Some information online will tell you that LPs are vehicles for private equity firms or real estate projects. Though they may be used in that fashion, LPs are actually quite flexible. In fact, this is the number one problem with working with LPs, i.e. many are not familiar with it and therefore shy away.
The Basics Structure of an LP
Limited partnerships require at least one general partner and one limited partner. A limited partner in line with its name, is granted limited liability in the same way that a shareholder of a corporation or member of an LLC is granted. A general partner, however, is exposed to unlimited liability, such as the liability of a sole proprietor.
In exchange for the exposure of liability, general partners (usually there is only one) are given virtually full, exclusive management and control of the business. This is regardless as to how much ownership interest they may own. In fact, it is common for a general partner to own only 1% of a limited partnership. A limited partner on the other hand is not allowed to exert too much control over the partnership or they would be exposing themselves to liability.
Unlimited liability of a multi-million dollar business does not really seem like an attractive position. This is why the general partnership interest is always held by a separate entity like a corporation or an LLC.
This practice of entity-owned general partners became so common that some states adopted a varied LP. A relatively newer type of entity that removes the general partner liability under an even lesser known entity called a limited liability limited partnership (LLLP). Note that even where a state may not have an LLLP entity available, they will often permit an LLLP registered in a foreign state to be permitted to do business in that state as an LLLP.

Study questions:
1. Rewrite the paragraph of the passage on limited partnerships that begins "In exchange for the exposure of liability" as a short list, keeping its main facts.
2. According to the passage on limited partnerships, who always holds the general partnership interest?
3. Please duplicate the part of the passage on limited partnerships starting with "In exchange for" and going on through "corporation or an LLC.".

Information shown:
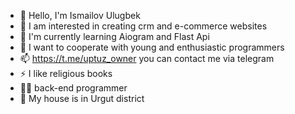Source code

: - 👋 Hello, I'm Ismailov Ulugbek
- 👀 I am interested in creating crm and e-commerce websites
- 🌱 I'm currently learning Aiogram and Flast Api
- 💞️ I want to cooperate with young and enthusiastic programmers
- 📫 https://t.me/uptuz_owner you can contact me via telegram
- ⚡ I like religious books
- 👨‍💻 back-end programmer
- 🏡 My house is in Urgut district


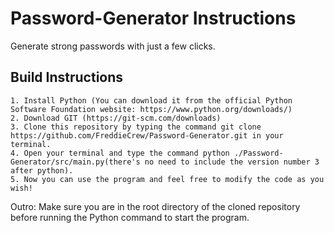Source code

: # Password-Generator Instructions
Generate strong passwords with just a few clicks.

## Build Instructions
    1. Install Python (You can download it from the official Python Software Foundation website: https://www.python.org/downloads/)
    2. Download GIT (https://git-scm.com/downloads)
    3. Clone this repository by typing the command git clone https://github.com/FreddieCrew/Password-Generator.git in your terminal.
    4. Open your terminal and type the command python ./Password-Generator/src/main.py(there's no need to include the version number 3 after python).
    5. Now you can use the program and feel free to modify the code as you wish!
 

Outro: Make sure you are in the root directory of the cloned repository before running the Python command to start the program.
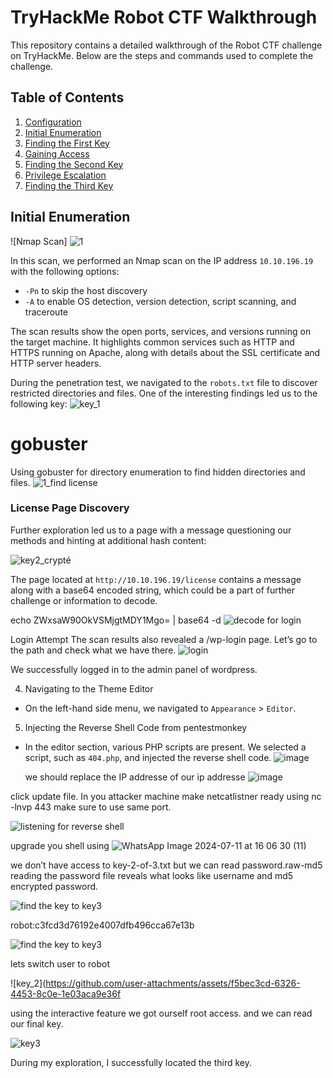 # TryHackMe Robot CTF Walkthrough

This repository contains a detailed walkthrough of the Robot CTF challenge on TryHackMe. Below are the steps and commands used to complete the challenge.

## Table of Contents
1. [Configuration](#configuration)
2. [Initial Enumeration](#initial-enumeration)
3. [Finding the First Key](#finding-the-first-key)
4. [Gaining Access](#gaining-access)
5. [Finding the Second Key](#finding-the-second-key)
6. [Privilege Escalation](#privilege-escalation)
7. [Finding the Third Key](#finding-the-third-key)

## Initial Enumeration

![Nmap Scan]
![1](https://github.com/HamzaElatmani/Writeup_robots_tryhackme/assets/149976343/2dbbac54-05bb-44f4-8ba5-48f4286cc602)

In this scan, we performed an Nmap scan on the IP address `10.10.196.19` with the following options:
- `-Pn` to skip the host discovery
- `-A` to enable OS detection, version detection, script scanning, and traceroute

The scan results show the open ports, services, and versions running on the target machine. It highlights common services such as HTTP and HTTPS running on Apache, along with details about the SSL certificate and HTTP server headers.

During the penetration test, we navigated to the `robots.txt` file to discover restricted directories and files. One of the interesting findings led us to the following key:
![key_1](https://github.com/HamzaElatmani/Writeup_robots_tryhackme/assets/149976343/9dd6bbaa-f227-4df4-acb4-d883fd2d2969)

# gobuster 
Using gobuster for directory enumeration to find hidden directories and files.
![1_find license](https://github.com/HamzaElatmani/Writeup_robots_tryhackme/assets/149976343/646dc400-e841-44d6-99f2-3251caa55f60)

### License Page Discovery

Further exploration led us to a page with a message questioning our methods and hinting at additional hash content:

![key2_crypté](https://github.com/HamzaElatmani/Writeup_robots_tryhackme/assets/149976343/3de902d6-6d55-4ef3-b3ed-7e05cfd2a2a8)


The page located at `http://10.10.196.19/license` contains a message along with a base64 encoded string, which could be a part of further challenge or information to decode.

echo ZWxsaW90OkVSMjgtMDY1Mgo= | base64 -d
![decode for login](https://github.com/HamzaElatmani/Writeup_robots_tryhackme/assets/149976343/374aae71-2084-4946-9552-0addb14804eb)


Login Attempt
The scan results also revealed a /wp-login page. Let’s go to the path and check what we have there.
![login](https://github.com/HamzaElatmani/Writeup_robots_tryhackme/assets/149976343/4d81995c-cbaa-4fad-b3e4-35fb318b7600)

We successfully logged in to the admin panel of wordpress.

 4. Navigating to the Theme Editor
- On the left-hand side menu, we navigated to `Appearance` > `Editor`.
 5. Injecting the Reverse Shell Code from pentestmonkey
- In the editor section, various PHP scripts are present. We selected a script, such as `404.php`, and injected the reverse shell code.
  ![image](https://github.com/HamzaElatmani/Writeup_robots_tryhackme/assets/149976343/87deb640-c3d3-4997-b656-93f4a230f4ae)

  we should replace the IP addresse of our ip addresse
![image](https://github.com/HamzaElatmani/Writeup_robots_tryhackme/assets/149976343/5939c912-6bf3-48a6-b668-0eeb9a1a606f)

click update file.
In you attacker machine make netcatlistner ready using
nc -lnvp 443 make sure to use same port.

![listening for reverse shell](https://github.com/user-attachments/assets/4b590ef6-bec1-4f8e-b710-c3d12145628e)

upgrade you shell using
![WhatsApp Image 2024-07-11 at 16 06 30 (11)](https://github.com/user-attachments/assets/e65367c0-ab88-4e87-a974-6593d7dabf1e)

we don’t have access to key-2-of-3.txt but we can read password.raw-md5
reading the password file reveals what looks like username and md5 encrypted password.

![find the key to key3](https://github.com/user-attachments/assets/7ddd6eab-7466-491f-a633-c940a31be579)

robot:c3fcd3d76192e4007dfb496cca67e13b

![find the key to key3](https://github.com/user-attachments/assets/4e662fcf-90f8-4fcd-9f05-b6a930af41f9)

lets switch user to robot

![key_2](https://github.com/user-attachments/assets/f5bec3cd-6326-4453-8c0e-1e03aca9e36f

using the interactive feature we got ourself root access.
and we can read our final key.

![key3](https://github.com/user-attachments/assets/5eb7403d-204d-42d1-ba8a-ea86448ceb3a)

During my exploration, I successfully located the third key.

Answers by item:
1.
- General partners, usually only one, take on the liability exposure and in return get virtually full, exclusive management and control of the business.
- This holds no matter how much ownership interest they have. A general partner commonly owns only 1% of a limited partnership.
- A limited partner may not exert too much control over the partnership, or it would expose itself to liability.

2. A separate entity, such as a corporation or an LLC.

3.
In exchange for the exposure of liability, general partners (usually there is only one) are given virtually full, exclusive management and control of the business. This is regardless as to how much ownership interest they may own. In fact, it is common for a general partner to own only 1% of a limited partnership. A limited partner on the other hand is not allowed to exert too much control over the partnership or they would be exposing themselves to liability.
Unlimited liability of a multi-million dollar business does not really seem like an attractive position. This is why the general partnership interest is always held by a separate entity like a corporation or an LLC.